Coca-Cola is the largest soft drinker manufacturer in the
world. Costco is the largest warehouse club operator in the U.S. As of
now, the two companies are not doing business together following Costco’s
decision to delist Coke’s products in its clubs.

According
to Bloomberg, the warehouse club said it took the action because “Coca-Cola
has not provided Costco with competitive pricing so that we may pass
along the value our members deserve.”
Coca-Cola declined to comment on the story but said it was
looking forward “in a spirit of fairness” to resolving the dispute.

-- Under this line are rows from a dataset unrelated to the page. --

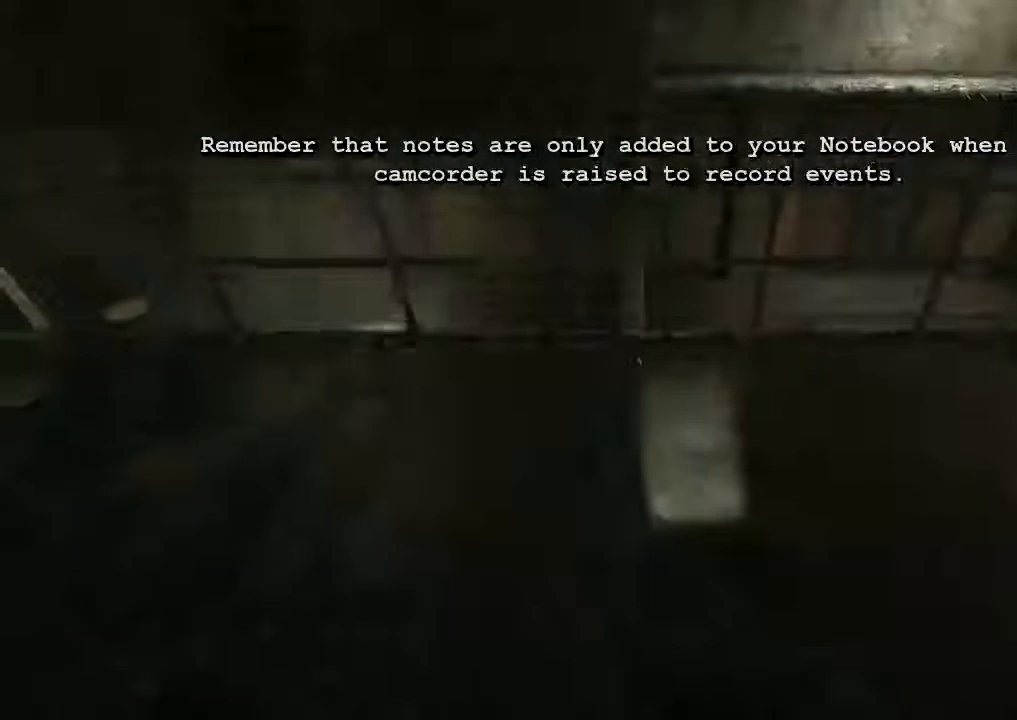
{"keys": ["shift"], "mouse": [], "events": [[134, "space", "up"], [234, "space", "down"], [334, "space", "up"], [400, "space", "down"], [467, "space", "up"]]}
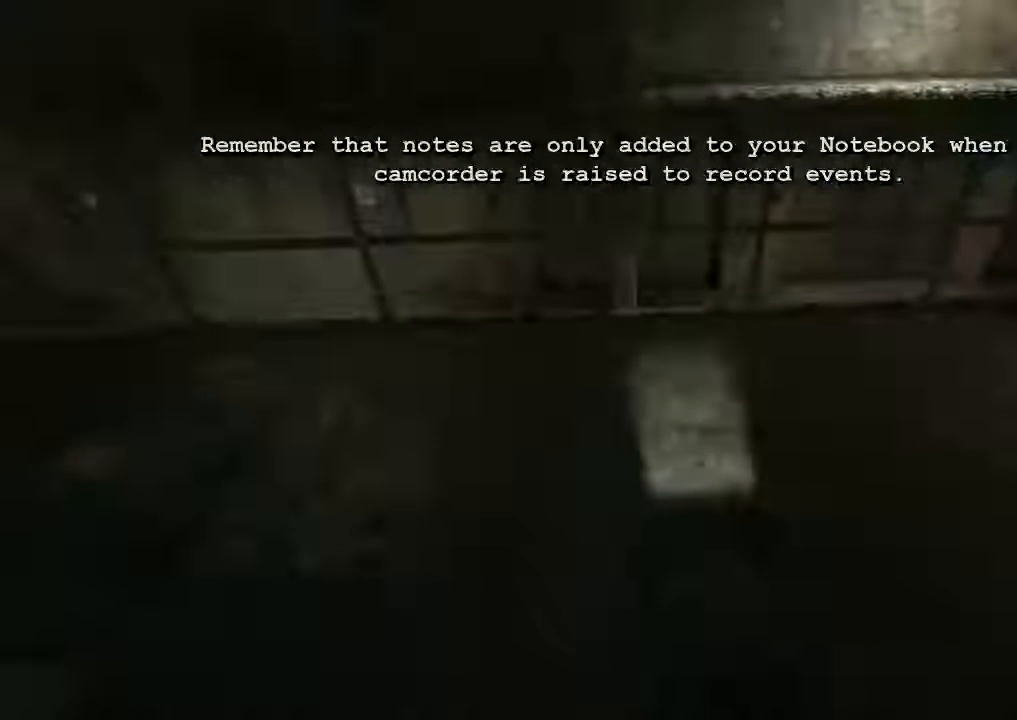
{"keys": ["shift"], "mouse": [], "events": [[67, "space", "down"], [200, "space", "up"], [234, "space", "down"], [334, "space", "up"], [400, "space", "down"], [500, "space", "up"]]}
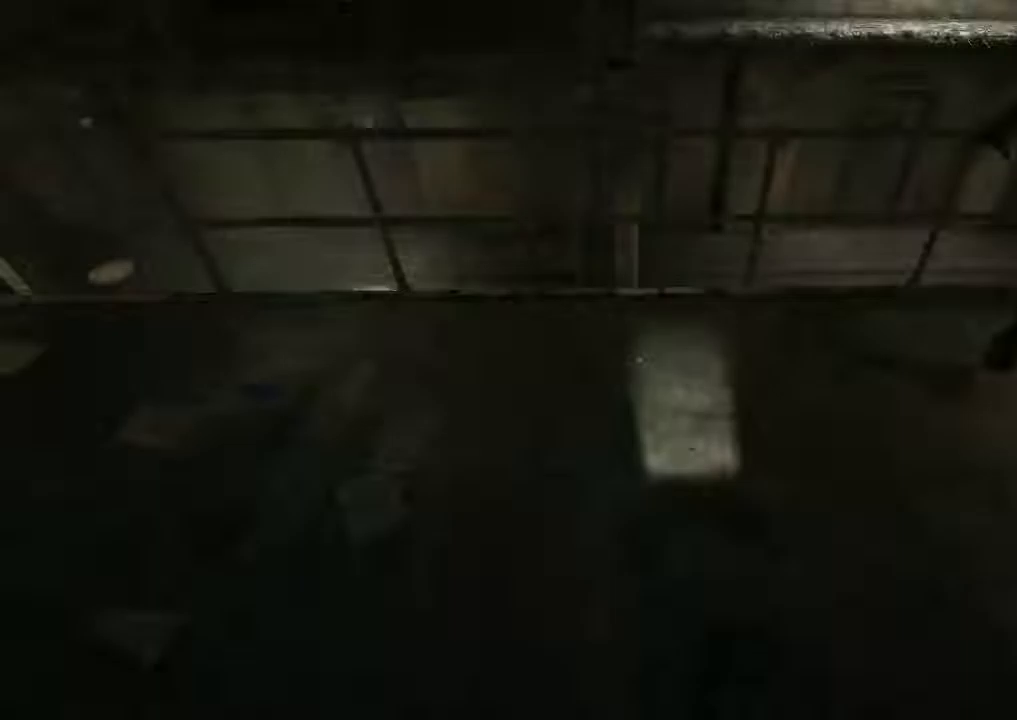
{"keys": ["shift", "space"], "mouse": [], "events": [[100, "space", "down"], [167, "space", "up"], [267, "space", "down"], [400, "space", "up"], [500, "space", "down"]]}
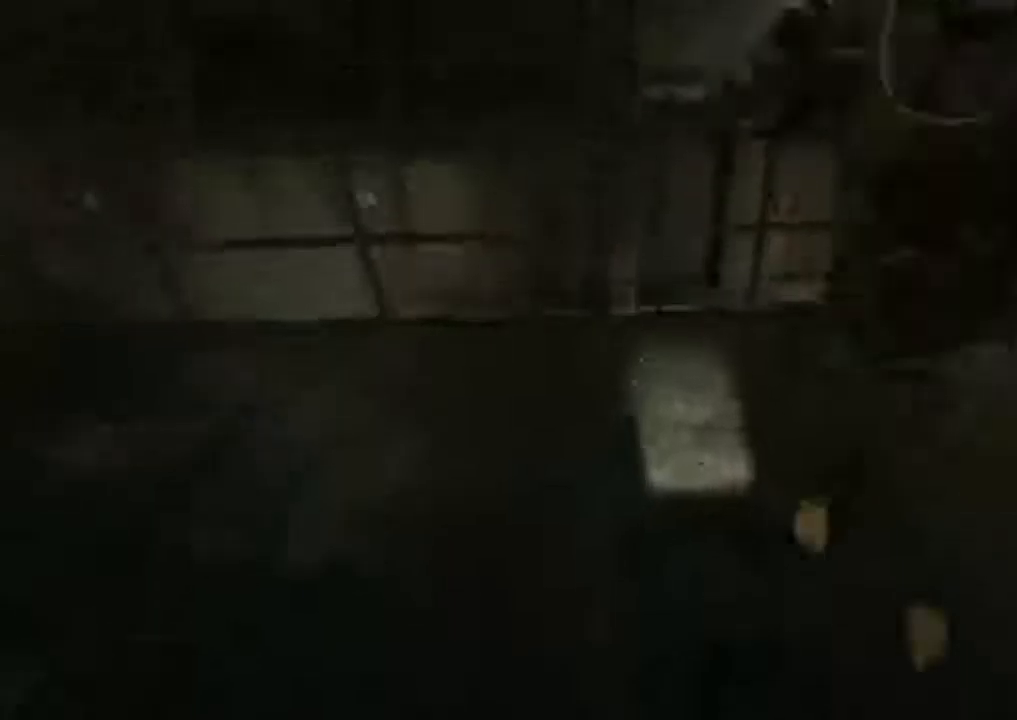
{"keys": ["shift", "space"], "mouse": [], "events": [[67, "space", "up"], [167, "space", "down"], [233, "space", "up"], [333, "space", "down"], [400, "space", "up"], [467, "space", "down"]]}
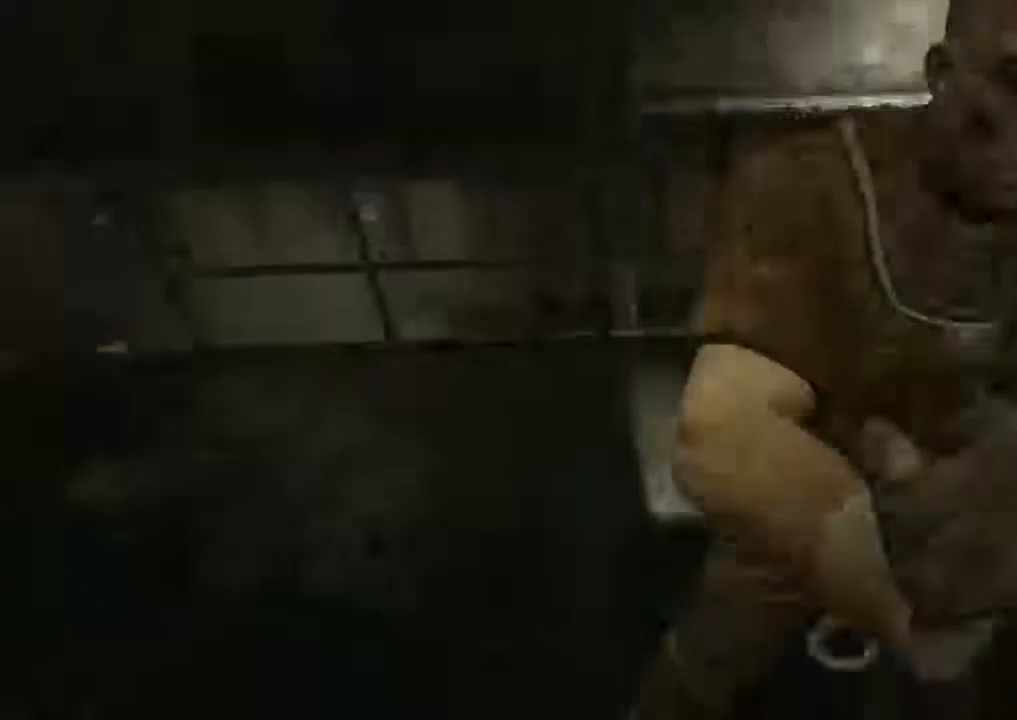
{"keys": ["a", "shift", "w"], "mouse": [], "events": [[100, "space", "up"], [167, "space", "down"], [267, "space", "up"], [400, "a", "down"], [400, "w", "down"]]}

The Associated Press reported that the beverage brands
no longer being sold at Costco include “Coke Classic, Cherry Coke, Black
Cherry Vanilla Coke, Diet Coke, Coke Zero, Sprite and Squirt, Dasani
Water and Vitamin Water along with several energy drinks.”

Separately,
Coca-Cola said it plans to double the number of what it calls “boost
zones” or areas where it will work with retailers and
foodservice operators to make the company’s products more visible.

"Years
ago, the brands did so well you didn’t have to concern yourself to a
certain degree to this level of detail because the growth was just easy,"
Lauren Torres, an analyst with HSBC Holdings, told Bloomberg.
"It’s a more complicated business than it used to be."

Both Coca-Cola
and Pepsi-Cola lost market share over the past year, according to Beverage
Digest
.

Discussion Questions: Which party is hurt more by Costco’s
decision to stop selling Coca-Cola products? Does this dispute say anything
about the state of trade relations/balance of power between retailers
and manufacturers today? How do you think the trading partners will resolve
their dispute?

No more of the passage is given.